From the data below, return only the lines from the one with "您可以复制并参考默认模板的格式进行后续操作。" through the one with "发表于 2021-2-19 22:06", exact and inclusive, with pictures left out.

## DATA RECORDS
----

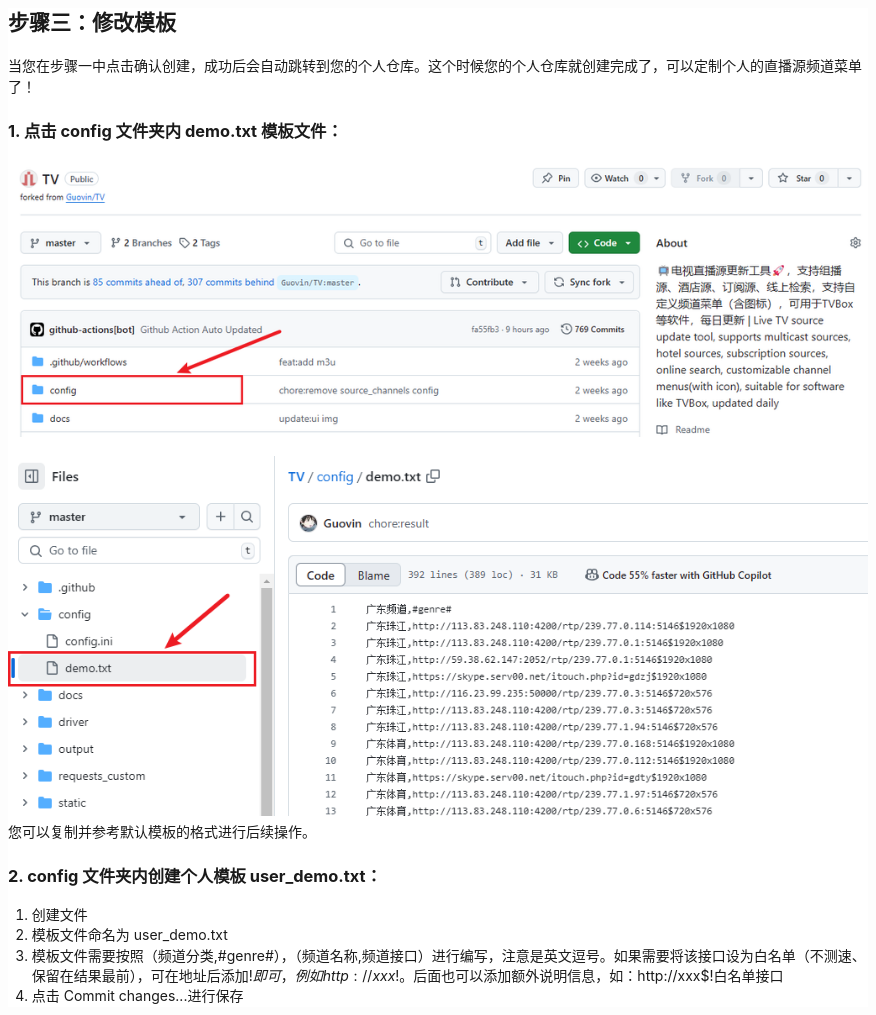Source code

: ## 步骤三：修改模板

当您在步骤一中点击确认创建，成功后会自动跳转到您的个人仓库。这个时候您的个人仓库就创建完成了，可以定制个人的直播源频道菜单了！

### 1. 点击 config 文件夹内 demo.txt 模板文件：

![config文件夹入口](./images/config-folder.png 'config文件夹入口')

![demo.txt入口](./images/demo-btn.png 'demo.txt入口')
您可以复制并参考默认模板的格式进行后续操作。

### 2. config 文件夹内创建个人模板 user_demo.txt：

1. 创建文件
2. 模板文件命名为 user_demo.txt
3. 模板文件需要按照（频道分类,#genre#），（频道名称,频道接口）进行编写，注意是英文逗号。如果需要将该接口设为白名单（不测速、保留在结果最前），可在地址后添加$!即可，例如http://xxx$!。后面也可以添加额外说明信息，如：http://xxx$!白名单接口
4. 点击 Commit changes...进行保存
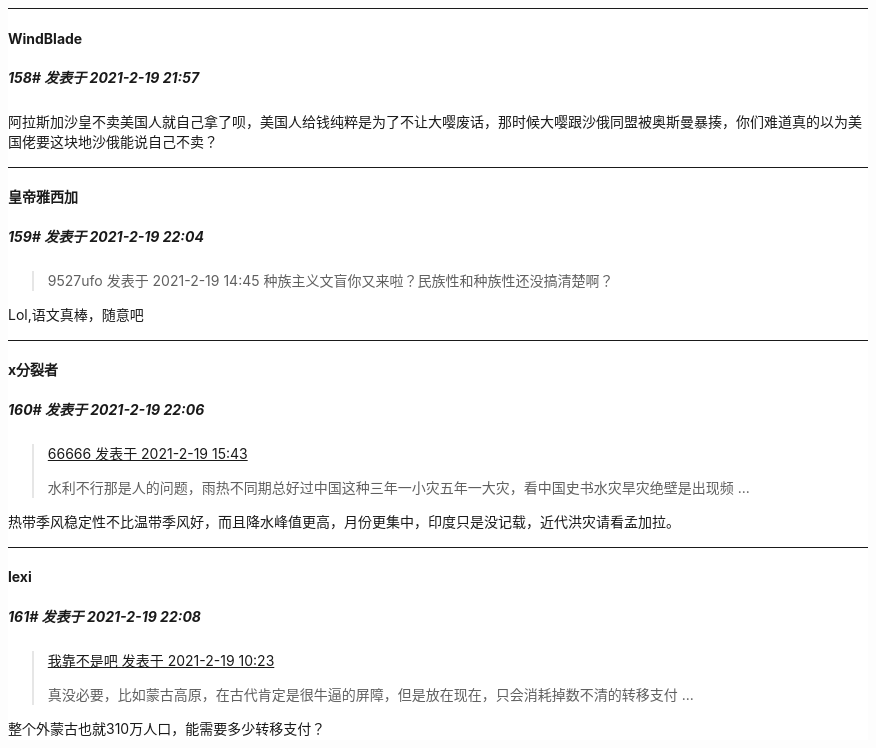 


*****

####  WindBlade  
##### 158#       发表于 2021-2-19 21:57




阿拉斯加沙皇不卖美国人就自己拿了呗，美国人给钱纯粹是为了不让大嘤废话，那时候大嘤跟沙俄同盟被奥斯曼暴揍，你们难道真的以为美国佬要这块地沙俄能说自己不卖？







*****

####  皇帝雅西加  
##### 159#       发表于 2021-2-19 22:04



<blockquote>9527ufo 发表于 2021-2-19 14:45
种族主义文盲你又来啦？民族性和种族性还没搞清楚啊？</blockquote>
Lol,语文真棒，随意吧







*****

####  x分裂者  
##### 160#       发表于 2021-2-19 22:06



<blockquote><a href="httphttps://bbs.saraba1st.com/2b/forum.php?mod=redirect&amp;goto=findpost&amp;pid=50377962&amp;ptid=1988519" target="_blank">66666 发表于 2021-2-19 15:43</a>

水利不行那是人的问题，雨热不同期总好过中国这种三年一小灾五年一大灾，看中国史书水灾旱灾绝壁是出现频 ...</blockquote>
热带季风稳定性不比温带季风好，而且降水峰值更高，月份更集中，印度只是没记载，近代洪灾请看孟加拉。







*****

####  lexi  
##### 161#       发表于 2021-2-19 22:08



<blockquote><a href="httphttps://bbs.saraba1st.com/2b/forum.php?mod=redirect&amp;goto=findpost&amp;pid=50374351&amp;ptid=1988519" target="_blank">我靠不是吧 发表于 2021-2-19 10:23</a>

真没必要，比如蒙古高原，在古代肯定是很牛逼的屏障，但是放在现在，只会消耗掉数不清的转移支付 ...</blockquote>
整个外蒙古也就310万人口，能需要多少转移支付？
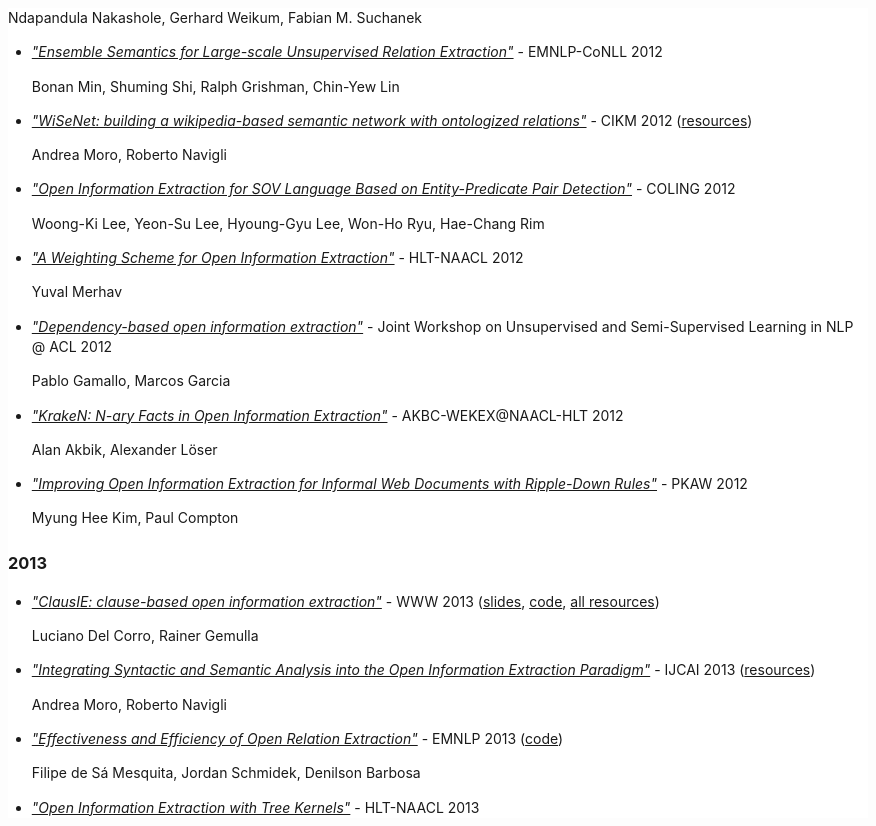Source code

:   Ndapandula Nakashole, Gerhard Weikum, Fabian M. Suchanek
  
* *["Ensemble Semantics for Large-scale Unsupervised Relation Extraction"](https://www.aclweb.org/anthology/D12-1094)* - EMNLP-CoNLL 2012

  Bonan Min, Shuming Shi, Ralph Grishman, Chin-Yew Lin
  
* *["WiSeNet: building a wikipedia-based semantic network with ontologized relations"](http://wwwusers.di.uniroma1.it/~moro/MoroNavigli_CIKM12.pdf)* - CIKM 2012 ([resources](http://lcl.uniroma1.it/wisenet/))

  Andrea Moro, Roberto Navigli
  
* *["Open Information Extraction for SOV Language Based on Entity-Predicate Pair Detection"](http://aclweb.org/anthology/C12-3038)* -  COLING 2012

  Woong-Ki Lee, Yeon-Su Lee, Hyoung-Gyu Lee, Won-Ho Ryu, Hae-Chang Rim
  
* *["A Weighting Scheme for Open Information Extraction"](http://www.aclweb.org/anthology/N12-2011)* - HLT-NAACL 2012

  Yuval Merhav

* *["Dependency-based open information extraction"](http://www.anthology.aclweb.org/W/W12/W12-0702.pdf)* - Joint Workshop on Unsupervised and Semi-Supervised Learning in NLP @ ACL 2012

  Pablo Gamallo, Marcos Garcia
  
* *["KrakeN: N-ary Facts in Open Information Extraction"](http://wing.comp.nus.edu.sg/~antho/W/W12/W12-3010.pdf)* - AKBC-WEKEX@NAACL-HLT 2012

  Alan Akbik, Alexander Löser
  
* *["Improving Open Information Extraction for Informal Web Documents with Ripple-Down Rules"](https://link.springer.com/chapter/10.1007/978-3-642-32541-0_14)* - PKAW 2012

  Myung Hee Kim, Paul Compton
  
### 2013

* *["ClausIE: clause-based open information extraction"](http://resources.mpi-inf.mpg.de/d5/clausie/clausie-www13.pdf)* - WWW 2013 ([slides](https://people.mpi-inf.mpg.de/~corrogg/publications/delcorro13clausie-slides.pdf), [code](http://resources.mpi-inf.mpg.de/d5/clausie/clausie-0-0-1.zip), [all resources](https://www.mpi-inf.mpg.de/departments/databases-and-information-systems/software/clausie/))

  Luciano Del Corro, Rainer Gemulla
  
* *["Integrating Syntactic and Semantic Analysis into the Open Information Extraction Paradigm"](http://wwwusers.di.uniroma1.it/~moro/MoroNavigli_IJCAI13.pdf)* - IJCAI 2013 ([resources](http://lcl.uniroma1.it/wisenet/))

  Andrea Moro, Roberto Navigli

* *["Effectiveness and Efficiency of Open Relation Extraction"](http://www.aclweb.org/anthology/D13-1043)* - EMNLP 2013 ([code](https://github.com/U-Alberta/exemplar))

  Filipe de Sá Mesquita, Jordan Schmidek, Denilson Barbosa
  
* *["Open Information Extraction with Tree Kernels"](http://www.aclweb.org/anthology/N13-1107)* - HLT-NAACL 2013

----

## OUTPUT FOR THIS EXERCISE
您可以复制并参考默认模板的格式进行后续操作。

### 2. config 文件夹内创建个人模板 user_demo.txt：

1. 创建文件
2. 模板文件命名为 user_demo.txt
3. 模板文件需要按照（频道分类,#genre#），（频道名称,频道接口）进行编写，注意是英文逗号。如果需要将该接口设为白名单（不测速、保留在结果最前），可在地址后添加$!即可，例如http://xxx$!。后面也可以添加额外说明信息，如：http://xxx$!白名单接口
4. 点击 Commit changes...进行保存


*****

####  WindBlade  
##### 158#       发表于 2021-2-19 21:57




阿拉斯加沙皇不卖美国人就自己拿了呗，美国人给钱纯粹是为了不让大嘤废话，那时候大嘤跟沙俄同盟被奥斯曼暴揍，你们难道真的以为美国佬要这块地沙俄能说自己不卖？







*****

####  皇帝雅西加  
##### 159#       发表于 2021-2-19 22:04



<blockquote>9527ufo 发表于 2021-2-19 14:45
种族主义文盲你又来啦？民族性和种族性还没搞清楚啊？</blockquote>
Lol,语文真棒，随意吧







*****

####  x分裂者  
##### 160#       发表于 2021-2-19 22:06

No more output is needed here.